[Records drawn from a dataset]
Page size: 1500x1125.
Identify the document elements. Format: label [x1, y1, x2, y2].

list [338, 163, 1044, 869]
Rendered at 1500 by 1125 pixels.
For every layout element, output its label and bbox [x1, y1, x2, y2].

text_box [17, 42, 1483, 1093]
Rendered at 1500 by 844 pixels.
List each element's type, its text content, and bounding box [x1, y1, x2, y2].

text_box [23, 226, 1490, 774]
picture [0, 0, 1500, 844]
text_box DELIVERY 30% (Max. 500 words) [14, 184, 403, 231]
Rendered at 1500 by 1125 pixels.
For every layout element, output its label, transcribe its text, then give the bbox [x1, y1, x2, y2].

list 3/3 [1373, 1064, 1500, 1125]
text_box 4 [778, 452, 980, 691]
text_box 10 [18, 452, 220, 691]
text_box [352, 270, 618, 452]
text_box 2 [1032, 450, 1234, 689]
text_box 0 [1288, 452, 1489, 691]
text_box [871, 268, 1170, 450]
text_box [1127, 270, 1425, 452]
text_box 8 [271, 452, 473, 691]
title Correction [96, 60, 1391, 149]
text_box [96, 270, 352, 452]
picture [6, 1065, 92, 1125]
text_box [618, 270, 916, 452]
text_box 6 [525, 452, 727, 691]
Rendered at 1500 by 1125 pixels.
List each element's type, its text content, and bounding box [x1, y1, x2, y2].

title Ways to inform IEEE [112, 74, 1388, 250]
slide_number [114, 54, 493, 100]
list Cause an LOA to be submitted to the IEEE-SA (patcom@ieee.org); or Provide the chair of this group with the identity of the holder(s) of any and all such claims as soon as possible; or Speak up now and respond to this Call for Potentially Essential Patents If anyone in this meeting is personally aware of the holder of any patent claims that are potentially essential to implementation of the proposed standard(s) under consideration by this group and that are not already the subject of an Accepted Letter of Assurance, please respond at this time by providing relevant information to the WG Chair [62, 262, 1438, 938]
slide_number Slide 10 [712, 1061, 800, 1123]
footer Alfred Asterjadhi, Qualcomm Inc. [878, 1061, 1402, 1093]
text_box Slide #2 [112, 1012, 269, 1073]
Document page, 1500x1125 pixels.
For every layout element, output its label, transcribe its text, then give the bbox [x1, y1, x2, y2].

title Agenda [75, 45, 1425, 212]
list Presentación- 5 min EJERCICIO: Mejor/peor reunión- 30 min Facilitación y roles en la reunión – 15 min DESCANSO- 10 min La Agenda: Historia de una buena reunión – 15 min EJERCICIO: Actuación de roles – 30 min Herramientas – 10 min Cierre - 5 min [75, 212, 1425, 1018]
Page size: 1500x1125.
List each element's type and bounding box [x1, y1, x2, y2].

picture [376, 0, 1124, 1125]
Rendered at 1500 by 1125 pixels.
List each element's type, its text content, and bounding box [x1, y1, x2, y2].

■ Problem description
Write out the lines above, starting at the line that contains "slide_number [114, 54, 493, 100]" and ending with the final line, and nothing else; copy them exactly.

■ The completed task
slide_number [114, 54, 493, 100]
list Cause an LOA to be submitted to the IEEE-SA (patcom@ieee.org); or Provide the chair of this group with the identity of the holder(s) of any and all such claims as soon as possible; or Speak up now and respond to this Call for Potentially Essential Patents If anyone in this meeting is personally aware of the holder of any patent claims that are potentially essential to implementation of the proposed standard(s) under consideration by this group and that are not already the subject of an Accepted Letter of Assurance, please respond at this time by providing relevant information to the WG Chair [62, 262, 1438, 938]
slide_number Slide 10 [712, 1061, 800, 1123]
footer Alfred Asterjadhi, Qualcomm Inc. [878, 1061, 1402, 1093]
text_box Slide #2 [112, 1012, 269, 1073]
Document page, 1500x1125 pixels.
For every layout element, output its label, transcribe its text, then give the bbox [x1, y1, x2, y2].

title Agenda [75, 45, 1425, 212]
list Presentación- 5 min EJERCICIO: Mejor/peor reunión- 30 min Facilitación y roles en la reunión – 15 min DESCANSO- 10 min La Agenda: Historia de una buena reunión – 15 min EJERCICIO: Actuación de roles – 30 min Herramientas – 10 min Cierre - 5 min [75, 212, 1425, 1018]
Page size: 1500x1125.
List each element's type and bounding box [x1, y1, x2, y2].

picture [376, 0, 1124, 1125]
Rendered at 1500 by 1125 pixels.
List each element's type, its text content, and bounding box [x1, y1, x2, y2].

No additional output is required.